There are three different types of judicial interpreters in criminal cases: investigation interpreter, court interpreter and defense interpreter. Investigation interpreters handle investigations and interrogations by police and prosecutors. These types of interpreters are either the employees of the police or prosecutors’ office, or the outsiders selected from a roster kept at their offices. Defense interpreters, on the other hand, work with defense attorneys to communicate with the defendants. They are registered with the Japan Federation of Bar Associations and/or Japan Legal Support Center, commonly known as “Legal Terrace.” Court interpreters are registered with courts. Therefore, in the Japanese judicial system, all these offices hire their own interpreters from separate rosters.

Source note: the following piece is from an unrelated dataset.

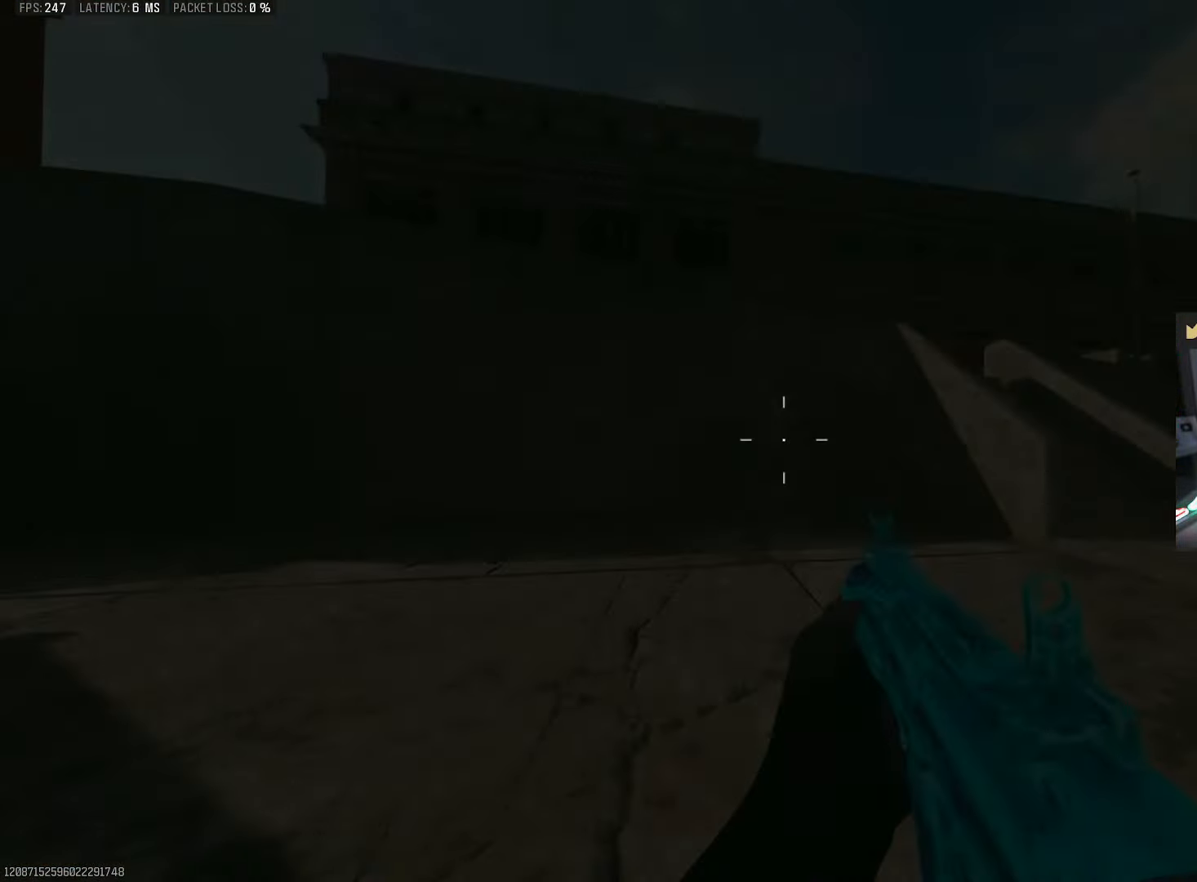
{"buttons": [], "left_stick": "center", "right_stick": "center", "events": []}
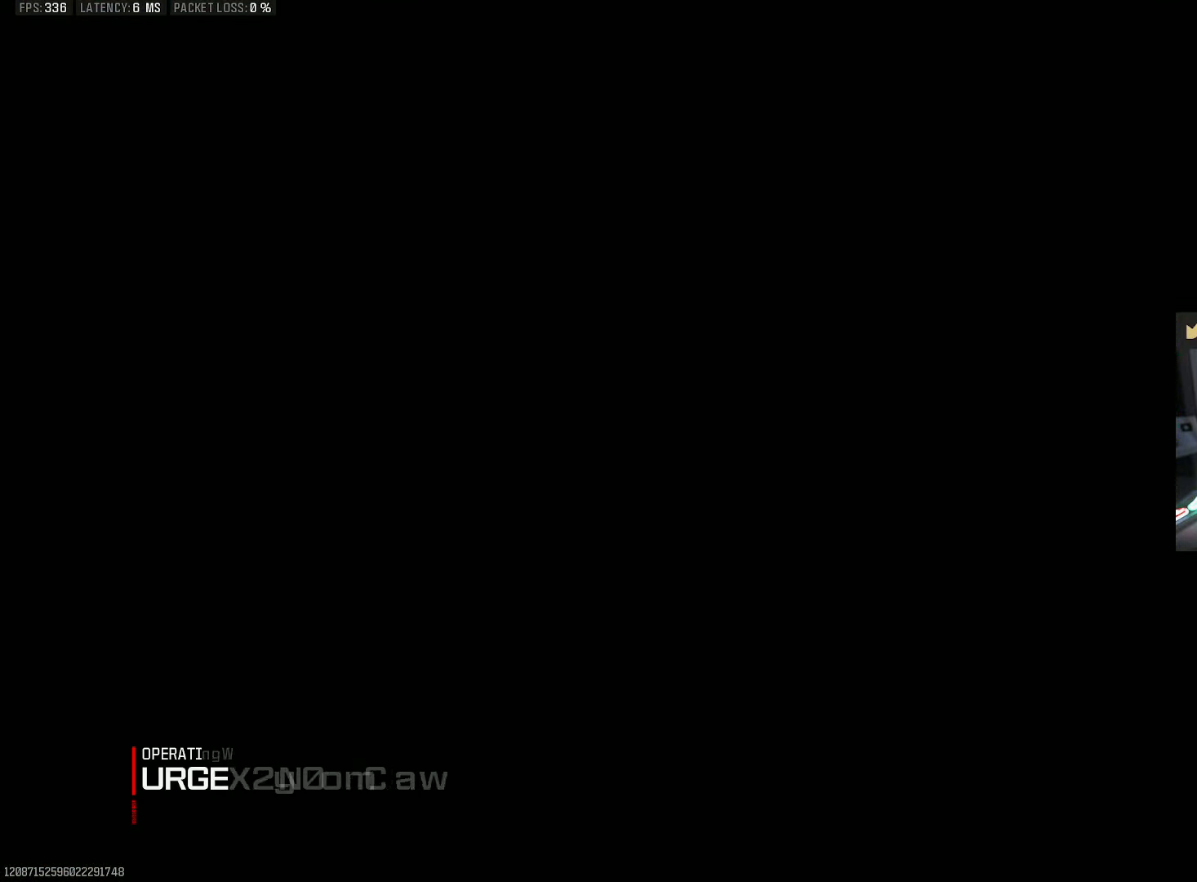
{"buttons": [], "left_stick": "center", "right_stick": "center", "events": []}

The problem here in Japan is the insufficient level of the interpreters. Since there is no national qualification for judicial interpreters, they cannot be evaluated for their skill level. Furthermore, even though the registered interpreters are predominantly in English-Japanese, over 70% of the entire criminal cases where interpreters are required are in dire need of Chinese, Vietnamese, Portuguese and Tagalog speakers. Improvement of their interpretation skills are necessary, and so is securing more interpreters for languages other than English. The bar association and other entities are looking into establishing the national status of judicial interpreters.
Japan’s labor market is about to be open to foreigners, which will result in thousands of foreign workers moving to the country for work. There will be more non-Japanese natives being tangled in the judicial system. Securing a sufficient number of judicial interpreters, and to improve their skill levels, will be much more important then, as they will be a big part of the fate of those non-Japanese speaking defendants in the future.